====== Data for processing

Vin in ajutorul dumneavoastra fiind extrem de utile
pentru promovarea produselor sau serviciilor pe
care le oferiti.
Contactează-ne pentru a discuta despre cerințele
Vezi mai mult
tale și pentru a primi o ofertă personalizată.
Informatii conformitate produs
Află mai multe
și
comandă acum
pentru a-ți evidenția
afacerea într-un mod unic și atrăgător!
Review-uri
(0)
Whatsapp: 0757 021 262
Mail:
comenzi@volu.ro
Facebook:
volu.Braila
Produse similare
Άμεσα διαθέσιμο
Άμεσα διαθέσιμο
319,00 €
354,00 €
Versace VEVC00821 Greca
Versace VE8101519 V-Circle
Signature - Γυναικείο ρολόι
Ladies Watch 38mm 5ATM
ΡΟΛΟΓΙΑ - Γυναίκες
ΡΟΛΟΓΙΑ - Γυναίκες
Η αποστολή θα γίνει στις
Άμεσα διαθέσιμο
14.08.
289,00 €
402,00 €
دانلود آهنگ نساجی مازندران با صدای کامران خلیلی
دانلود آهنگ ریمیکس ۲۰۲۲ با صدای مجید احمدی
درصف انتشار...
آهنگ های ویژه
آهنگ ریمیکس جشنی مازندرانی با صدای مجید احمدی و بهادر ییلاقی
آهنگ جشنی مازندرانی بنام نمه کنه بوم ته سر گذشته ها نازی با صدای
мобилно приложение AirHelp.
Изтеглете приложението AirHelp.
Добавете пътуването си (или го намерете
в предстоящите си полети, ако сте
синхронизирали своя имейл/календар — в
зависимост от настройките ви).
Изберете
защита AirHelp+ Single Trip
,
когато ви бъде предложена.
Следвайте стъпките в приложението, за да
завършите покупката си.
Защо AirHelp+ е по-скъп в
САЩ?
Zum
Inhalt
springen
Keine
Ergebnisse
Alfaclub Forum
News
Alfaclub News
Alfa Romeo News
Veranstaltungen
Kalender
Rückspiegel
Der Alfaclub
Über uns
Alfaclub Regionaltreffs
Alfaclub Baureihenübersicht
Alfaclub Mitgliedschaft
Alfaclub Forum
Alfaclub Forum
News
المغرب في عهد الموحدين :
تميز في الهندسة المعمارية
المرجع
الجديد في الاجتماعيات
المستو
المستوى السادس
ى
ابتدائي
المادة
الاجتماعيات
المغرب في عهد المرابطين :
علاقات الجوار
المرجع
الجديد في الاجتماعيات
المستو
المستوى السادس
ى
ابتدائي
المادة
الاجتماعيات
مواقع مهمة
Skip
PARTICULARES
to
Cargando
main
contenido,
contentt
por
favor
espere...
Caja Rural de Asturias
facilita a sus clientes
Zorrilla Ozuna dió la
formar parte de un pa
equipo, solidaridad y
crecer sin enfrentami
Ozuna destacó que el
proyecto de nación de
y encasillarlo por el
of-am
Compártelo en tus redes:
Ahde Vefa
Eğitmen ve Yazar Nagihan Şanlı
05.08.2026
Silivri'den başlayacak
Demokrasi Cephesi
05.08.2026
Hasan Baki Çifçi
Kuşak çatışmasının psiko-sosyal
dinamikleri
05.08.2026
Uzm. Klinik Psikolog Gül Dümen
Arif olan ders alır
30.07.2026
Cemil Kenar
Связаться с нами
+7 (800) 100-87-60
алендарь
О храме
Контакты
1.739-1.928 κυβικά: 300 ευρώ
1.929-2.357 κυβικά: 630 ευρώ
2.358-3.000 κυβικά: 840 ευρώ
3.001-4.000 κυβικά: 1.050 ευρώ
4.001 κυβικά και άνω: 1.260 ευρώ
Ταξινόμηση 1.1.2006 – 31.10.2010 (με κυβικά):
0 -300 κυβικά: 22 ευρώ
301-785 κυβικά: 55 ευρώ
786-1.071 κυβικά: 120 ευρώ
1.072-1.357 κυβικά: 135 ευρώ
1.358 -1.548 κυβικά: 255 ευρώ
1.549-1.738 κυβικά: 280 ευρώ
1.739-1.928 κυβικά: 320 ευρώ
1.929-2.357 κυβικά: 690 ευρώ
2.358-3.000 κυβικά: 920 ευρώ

============

Starting at the first row and ending at the row that contains "آهنگ ریمیکس جشنی", write these rows out again with "Άμεσα διαθέσιμο" replaced by "Σε απόθεμα" and nothing else changed.

Vin in ajutorul dumneavoastra fiind extrem de utile
pentru promovarea produselor sau serviciilor pe
care le oferiti.
Contactează-ne pentru a discuta despre cerințele
Vezi mai mult
tale și pentru a primi o ofertă personalizată.
Informatii conformitate produs
Află mai multe
și
comandă acum
pentru a-ți evidenția
afacerea într-un mod unic și atrăgător!
Review-uri
(0)
Whatsapp: 0757 021 262
Mail:
comenzi@volu.ro
Facebook:
volu.Braila
Produse similare
Σε απόθεμα
Σε απόθεμα
319,00 €
354,00 €
Versace VEVC00821 Greca
Versace VE8101519 V-Circle
Signature - Γυναικείο ρολόι
Ladies Watch 38mm 5ATM
ΡΟΛΟΓΙΑ - Γυναίκες
ΡΟΛΟΓΙΑ - Γυναίκες
Η αποστολή θα γίνει στις
Σε απόθεμα
14.08.
289,00 €
402,00 €
دانلود آهنگ نساجی مازندران با صدای کامران خلیلی
دانلود آهنگ ریمیکس ۲۰۲۲ با صدای مجید احمدی
درصف انتشار...
آهنگ های ویژه
آهنگ ریمیکس جشنی مازندرانی با صدای مجید احمدی و بهادر ییلاقی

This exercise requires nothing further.